PROBLEM DETAILS: Return each line of the items below that contains the string "Which", treating uppercase and lowercase letters as different.

DATA PROVIDED:
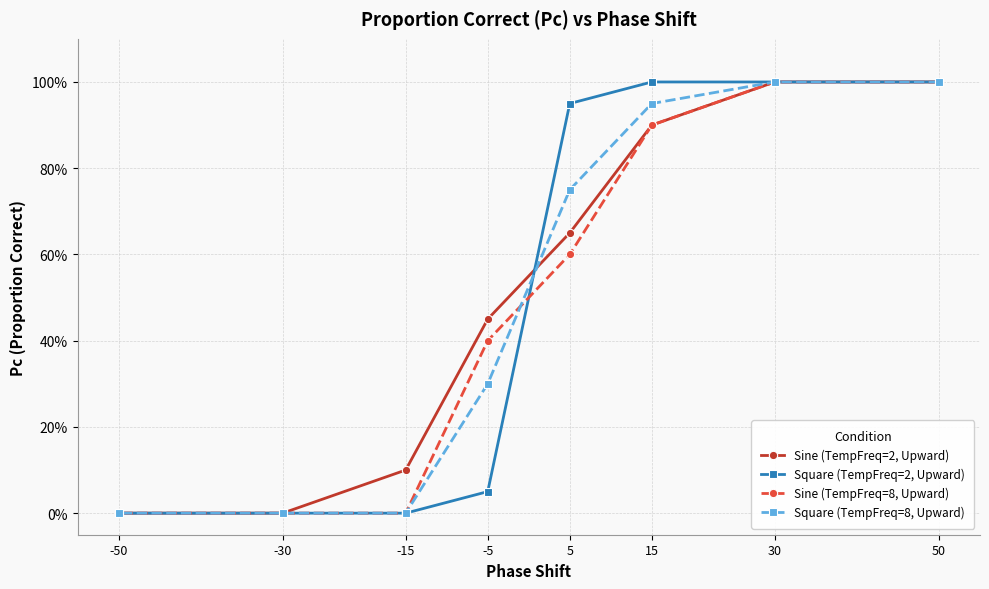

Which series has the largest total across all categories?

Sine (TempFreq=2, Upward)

==

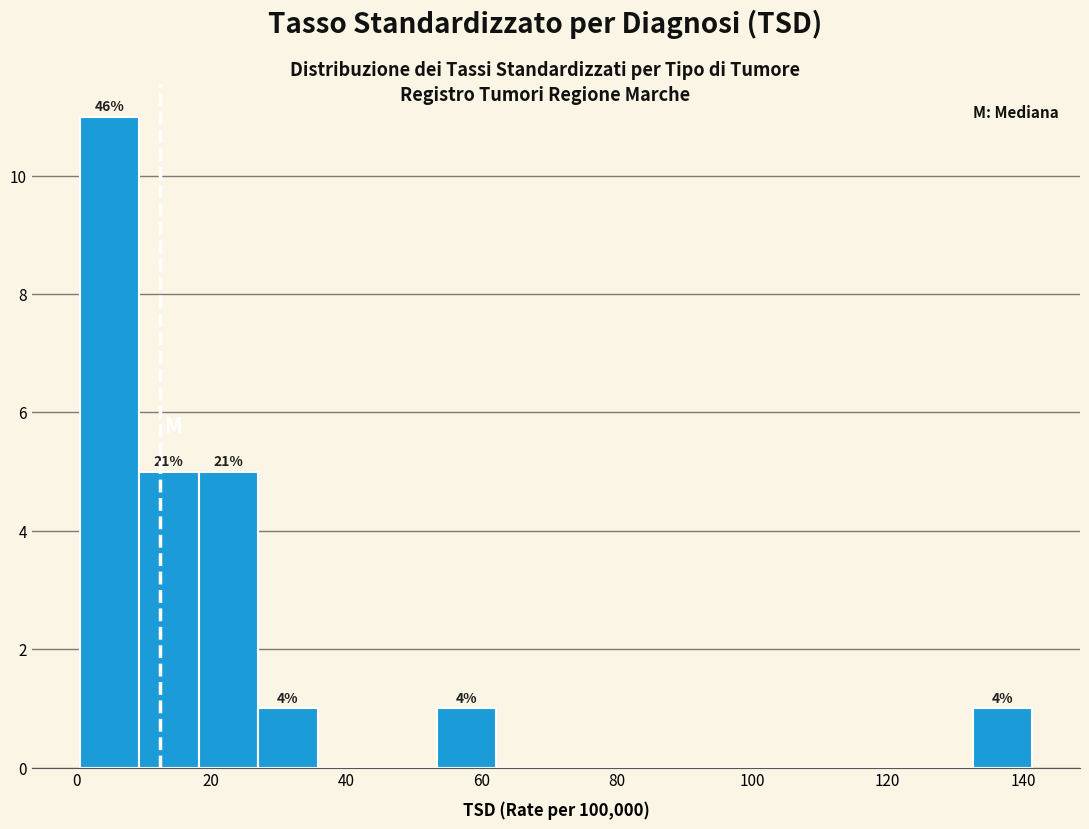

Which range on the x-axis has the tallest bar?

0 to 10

* * *

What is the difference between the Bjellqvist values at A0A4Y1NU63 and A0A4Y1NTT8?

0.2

EXERCISE RESPONSE:
Which series has the largest total across all categories?
Which range on the x-axis has the tallest bar?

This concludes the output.